Task directions: From the entries below, gather each line containing the word "lines".

Information given:
+ + + + + + +
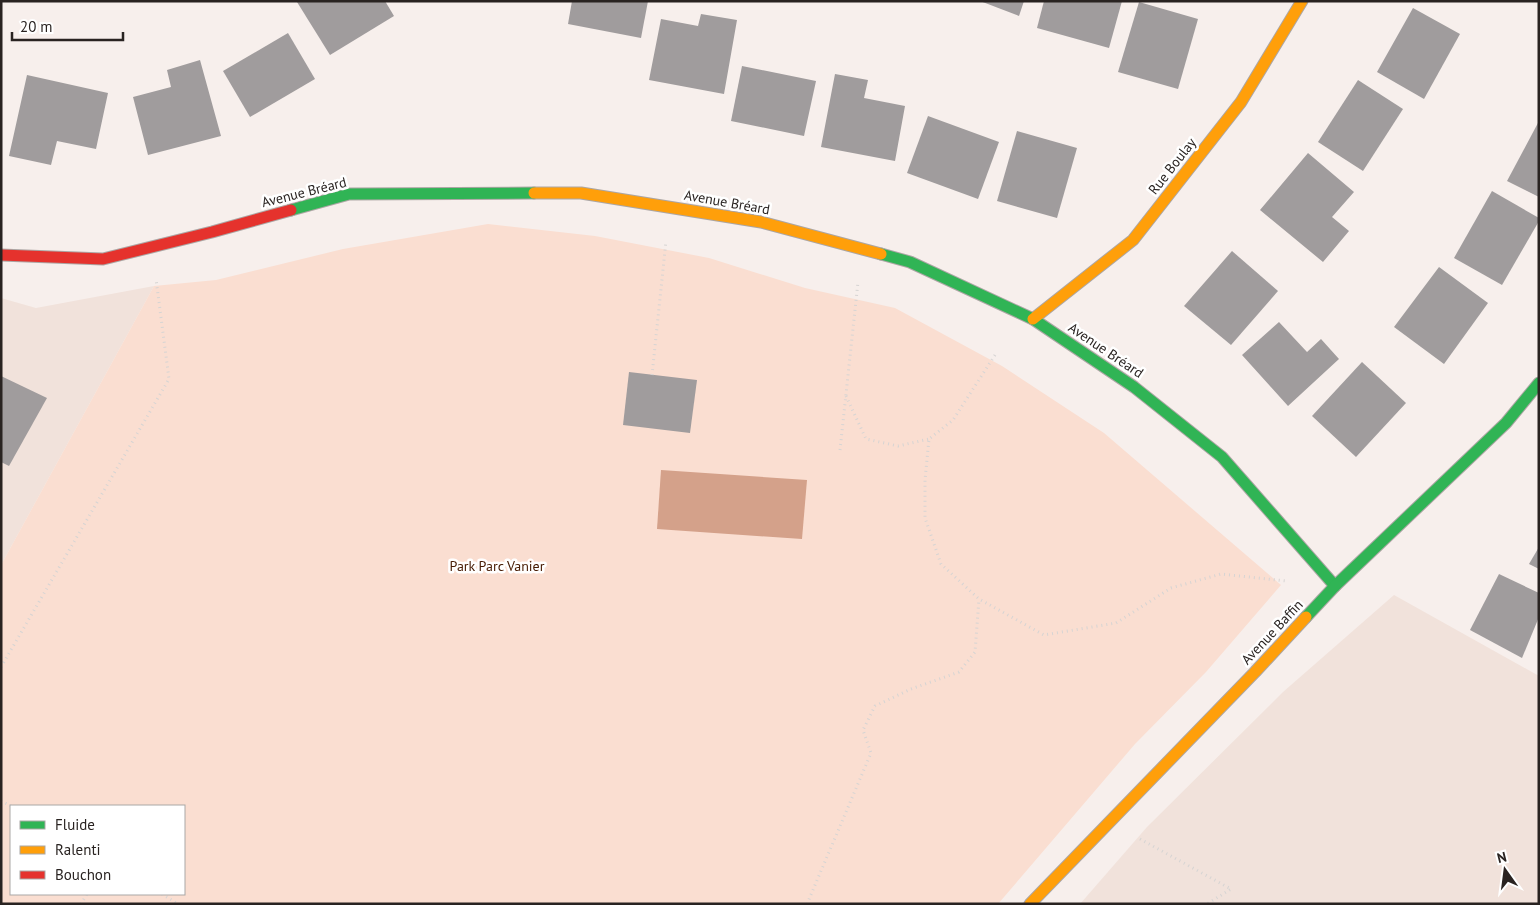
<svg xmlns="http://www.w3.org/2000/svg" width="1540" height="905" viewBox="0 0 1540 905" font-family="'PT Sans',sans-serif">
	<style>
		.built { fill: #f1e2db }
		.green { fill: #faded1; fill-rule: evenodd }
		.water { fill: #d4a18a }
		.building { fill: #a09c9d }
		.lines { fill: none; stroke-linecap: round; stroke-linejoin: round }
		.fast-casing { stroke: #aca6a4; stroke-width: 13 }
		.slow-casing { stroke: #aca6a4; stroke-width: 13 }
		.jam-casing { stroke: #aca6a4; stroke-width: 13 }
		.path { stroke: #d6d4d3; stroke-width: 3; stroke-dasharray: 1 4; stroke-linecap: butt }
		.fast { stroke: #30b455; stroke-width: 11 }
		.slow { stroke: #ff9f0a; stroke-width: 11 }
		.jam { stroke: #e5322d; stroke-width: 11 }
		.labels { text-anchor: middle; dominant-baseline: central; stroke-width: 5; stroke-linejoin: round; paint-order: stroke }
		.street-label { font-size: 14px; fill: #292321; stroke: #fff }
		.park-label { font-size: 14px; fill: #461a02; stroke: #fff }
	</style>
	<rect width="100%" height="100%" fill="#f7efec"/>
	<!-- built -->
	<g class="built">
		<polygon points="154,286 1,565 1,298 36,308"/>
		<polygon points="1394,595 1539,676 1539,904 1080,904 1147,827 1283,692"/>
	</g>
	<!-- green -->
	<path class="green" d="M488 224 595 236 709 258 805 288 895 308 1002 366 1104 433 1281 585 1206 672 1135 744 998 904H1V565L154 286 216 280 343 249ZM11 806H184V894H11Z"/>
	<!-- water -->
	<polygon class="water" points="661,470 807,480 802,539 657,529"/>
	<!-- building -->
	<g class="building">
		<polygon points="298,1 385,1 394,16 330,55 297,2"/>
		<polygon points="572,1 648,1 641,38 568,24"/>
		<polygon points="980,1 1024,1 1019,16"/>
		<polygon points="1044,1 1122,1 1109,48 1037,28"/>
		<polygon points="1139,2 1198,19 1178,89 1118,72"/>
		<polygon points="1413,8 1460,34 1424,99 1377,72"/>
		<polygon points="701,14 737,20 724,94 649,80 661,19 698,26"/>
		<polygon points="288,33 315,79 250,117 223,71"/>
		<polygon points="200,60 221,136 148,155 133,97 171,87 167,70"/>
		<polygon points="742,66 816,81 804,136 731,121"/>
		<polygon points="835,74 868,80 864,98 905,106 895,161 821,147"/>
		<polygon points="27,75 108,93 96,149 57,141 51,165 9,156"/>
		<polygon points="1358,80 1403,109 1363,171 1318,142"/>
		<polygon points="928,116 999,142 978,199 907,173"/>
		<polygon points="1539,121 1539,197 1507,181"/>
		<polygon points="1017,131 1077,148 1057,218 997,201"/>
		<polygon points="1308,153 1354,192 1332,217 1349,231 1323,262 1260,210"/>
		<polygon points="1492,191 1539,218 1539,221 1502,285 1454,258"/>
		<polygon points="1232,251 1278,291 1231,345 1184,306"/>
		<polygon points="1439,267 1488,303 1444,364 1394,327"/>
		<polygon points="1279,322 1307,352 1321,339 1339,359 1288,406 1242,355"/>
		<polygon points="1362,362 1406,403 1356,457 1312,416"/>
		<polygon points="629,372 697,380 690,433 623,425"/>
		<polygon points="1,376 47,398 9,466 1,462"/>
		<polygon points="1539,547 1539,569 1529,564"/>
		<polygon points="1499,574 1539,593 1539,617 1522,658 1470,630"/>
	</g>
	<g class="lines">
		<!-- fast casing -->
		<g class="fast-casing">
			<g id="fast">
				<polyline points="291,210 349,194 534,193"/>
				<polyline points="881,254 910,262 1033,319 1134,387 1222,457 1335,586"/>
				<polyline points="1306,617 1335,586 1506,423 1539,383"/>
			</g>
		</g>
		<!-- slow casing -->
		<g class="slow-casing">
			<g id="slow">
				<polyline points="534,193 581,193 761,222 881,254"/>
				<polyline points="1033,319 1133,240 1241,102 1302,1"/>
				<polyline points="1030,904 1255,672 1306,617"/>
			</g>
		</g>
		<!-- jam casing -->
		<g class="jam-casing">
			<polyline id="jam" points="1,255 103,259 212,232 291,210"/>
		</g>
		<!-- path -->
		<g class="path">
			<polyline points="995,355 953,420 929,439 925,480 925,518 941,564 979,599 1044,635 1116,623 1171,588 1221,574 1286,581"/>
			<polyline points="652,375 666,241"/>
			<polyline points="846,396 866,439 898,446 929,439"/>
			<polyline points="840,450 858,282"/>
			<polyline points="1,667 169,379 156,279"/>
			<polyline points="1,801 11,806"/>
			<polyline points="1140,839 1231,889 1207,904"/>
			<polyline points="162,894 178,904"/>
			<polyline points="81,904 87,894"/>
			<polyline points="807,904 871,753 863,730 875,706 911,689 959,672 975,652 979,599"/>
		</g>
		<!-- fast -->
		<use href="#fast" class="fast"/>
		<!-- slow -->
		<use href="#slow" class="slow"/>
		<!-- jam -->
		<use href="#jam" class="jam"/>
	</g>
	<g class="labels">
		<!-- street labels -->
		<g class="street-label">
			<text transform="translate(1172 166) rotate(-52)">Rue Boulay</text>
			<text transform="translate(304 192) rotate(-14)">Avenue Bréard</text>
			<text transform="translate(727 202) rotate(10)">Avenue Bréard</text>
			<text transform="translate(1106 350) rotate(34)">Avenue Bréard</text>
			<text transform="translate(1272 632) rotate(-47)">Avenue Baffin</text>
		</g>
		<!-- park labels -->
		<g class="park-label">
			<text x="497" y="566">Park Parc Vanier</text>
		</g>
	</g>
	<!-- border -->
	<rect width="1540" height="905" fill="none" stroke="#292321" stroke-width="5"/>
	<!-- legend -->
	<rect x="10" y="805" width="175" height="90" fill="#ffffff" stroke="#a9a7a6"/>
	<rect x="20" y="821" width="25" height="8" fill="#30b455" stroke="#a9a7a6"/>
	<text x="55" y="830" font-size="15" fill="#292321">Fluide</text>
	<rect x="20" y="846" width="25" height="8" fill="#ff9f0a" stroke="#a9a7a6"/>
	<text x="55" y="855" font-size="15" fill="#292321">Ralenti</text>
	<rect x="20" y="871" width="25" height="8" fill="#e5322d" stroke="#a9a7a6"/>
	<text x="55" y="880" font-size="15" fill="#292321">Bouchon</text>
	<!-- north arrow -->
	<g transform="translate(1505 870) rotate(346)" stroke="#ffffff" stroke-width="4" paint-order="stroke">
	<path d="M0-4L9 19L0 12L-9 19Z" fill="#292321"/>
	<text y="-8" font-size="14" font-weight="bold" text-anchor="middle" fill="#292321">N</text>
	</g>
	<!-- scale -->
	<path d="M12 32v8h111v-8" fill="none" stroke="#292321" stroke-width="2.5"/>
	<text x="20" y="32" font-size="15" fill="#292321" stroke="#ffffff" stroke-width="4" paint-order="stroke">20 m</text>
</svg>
+ + + + + + +
Exercise output:
		.lines { fill: none; stroke-linecap: round; stroke-linejoin: round }
	<g class="lines">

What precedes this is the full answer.